Records supplied:
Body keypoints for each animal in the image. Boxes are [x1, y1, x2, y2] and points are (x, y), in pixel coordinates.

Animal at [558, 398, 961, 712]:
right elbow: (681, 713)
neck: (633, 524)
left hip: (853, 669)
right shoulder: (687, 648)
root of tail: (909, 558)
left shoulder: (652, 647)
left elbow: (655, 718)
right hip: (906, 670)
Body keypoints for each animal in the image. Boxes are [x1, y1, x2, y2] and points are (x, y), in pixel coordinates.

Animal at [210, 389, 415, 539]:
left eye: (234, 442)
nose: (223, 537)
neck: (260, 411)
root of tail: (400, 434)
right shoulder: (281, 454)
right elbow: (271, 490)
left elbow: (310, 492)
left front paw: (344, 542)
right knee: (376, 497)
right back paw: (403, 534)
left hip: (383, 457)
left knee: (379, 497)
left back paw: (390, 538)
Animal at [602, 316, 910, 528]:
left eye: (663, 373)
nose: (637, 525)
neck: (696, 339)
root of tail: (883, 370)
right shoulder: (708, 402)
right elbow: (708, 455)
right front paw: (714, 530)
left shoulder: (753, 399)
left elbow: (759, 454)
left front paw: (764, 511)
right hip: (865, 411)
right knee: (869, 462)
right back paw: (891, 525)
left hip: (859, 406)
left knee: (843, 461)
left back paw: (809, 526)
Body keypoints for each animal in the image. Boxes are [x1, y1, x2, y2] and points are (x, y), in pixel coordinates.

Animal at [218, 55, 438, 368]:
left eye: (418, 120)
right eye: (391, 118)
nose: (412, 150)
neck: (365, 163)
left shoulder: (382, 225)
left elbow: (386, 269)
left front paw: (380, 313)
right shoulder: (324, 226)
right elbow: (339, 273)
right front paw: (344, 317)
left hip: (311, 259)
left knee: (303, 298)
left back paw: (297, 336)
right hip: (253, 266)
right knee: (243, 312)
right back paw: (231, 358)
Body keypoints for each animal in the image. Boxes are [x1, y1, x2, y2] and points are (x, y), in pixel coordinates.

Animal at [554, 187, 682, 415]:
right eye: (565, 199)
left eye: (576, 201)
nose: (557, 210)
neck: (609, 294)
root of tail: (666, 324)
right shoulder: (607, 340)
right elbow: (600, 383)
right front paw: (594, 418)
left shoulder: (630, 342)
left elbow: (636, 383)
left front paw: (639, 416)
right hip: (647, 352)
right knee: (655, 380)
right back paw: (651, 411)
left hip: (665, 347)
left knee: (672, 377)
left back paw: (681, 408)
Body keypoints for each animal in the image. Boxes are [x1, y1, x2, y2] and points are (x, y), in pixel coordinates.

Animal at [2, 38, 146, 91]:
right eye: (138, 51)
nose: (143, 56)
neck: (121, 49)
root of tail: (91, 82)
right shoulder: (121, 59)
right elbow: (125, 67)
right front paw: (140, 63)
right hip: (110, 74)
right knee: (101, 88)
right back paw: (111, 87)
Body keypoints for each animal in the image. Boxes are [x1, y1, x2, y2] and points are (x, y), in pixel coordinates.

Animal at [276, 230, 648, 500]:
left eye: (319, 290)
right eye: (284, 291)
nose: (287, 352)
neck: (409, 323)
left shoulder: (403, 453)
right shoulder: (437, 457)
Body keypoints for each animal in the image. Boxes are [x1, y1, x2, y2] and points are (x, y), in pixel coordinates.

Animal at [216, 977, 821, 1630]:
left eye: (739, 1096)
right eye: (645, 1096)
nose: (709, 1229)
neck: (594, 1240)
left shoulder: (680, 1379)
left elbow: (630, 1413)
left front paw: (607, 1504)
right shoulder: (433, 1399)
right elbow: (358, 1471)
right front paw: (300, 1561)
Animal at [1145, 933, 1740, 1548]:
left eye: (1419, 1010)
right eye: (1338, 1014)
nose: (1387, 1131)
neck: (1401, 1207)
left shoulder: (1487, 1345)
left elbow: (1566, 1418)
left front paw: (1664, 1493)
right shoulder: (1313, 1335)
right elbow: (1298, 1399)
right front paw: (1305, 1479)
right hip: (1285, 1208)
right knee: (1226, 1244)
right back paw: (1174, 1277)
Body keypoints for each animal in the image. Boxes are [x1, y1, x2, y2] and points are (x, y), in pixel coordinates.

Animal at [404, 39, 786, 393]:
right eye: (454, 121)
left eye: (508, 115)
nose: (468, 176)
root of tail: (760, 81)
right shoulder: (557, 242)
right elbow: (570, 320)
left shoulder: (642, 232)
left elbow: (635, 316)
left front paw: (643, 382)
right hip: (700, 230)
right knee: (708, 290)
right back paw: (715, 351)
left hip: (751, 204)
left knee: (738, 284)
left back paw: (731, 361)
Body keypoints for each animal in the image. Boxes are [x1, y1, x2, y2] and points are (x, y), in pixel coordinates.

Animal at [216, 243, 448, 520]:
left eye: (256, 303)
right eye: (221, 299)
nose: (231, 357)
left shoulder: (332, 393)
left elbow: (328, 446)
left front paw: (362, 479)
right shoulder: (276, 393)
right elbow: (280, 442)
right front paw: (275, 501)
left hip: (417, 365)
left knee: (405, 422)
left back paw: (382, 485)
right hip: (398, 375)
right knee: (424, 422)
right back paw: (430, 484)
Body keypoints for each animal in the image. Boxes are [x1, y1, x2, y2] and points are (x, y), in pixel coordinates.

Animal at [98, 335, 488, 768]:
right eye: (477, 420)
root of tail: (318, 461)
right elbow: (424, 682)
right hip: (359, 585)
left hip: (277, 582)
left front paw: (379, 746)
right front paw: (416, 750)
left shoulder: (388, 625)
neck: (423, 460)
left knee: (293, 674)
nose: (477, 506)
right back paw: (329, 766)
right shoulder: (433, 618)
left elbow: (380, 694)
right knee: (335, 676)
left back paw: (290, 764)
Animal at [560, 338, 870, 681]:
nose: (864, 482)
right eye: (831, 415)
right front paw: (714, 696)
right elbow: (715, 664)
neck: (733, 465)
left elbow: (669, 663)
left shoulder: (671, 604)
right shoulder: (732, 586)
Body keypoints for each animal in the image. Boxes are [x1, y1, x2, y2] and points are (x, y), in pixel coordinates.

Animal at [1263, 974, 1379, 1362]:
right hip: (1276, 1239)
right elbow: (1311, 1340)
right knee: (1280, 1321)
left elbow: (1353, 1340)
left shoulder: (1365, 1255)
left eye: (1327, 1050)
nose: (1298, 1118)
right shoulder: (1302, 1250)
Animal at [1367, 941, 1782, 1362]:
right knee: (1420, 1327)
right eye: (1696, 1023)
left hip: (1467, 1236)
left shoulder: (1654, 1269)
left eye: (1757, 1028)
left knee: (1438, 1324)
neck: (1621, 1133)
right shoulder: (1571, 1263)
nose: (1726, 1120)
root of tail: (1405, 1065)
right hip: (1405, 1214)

What you should do:
The listing above holds a line with "left knee: (738, 284)" and a line with "nose: (231, 357)". Print the stretch from the first through the second, exactly and alone.

Exercise output:
left knee: (738, 284)
left back paw: (731, 361)
Body keypoints for each animal in the image. Boxes are [x1, y1, x2, y2] and points are (x, y), in pixel coordinates.

Animal at [216, 243, 448, 520]:
left eye: (256, 303)
right eye: (221, 299)
nose: (231, 357)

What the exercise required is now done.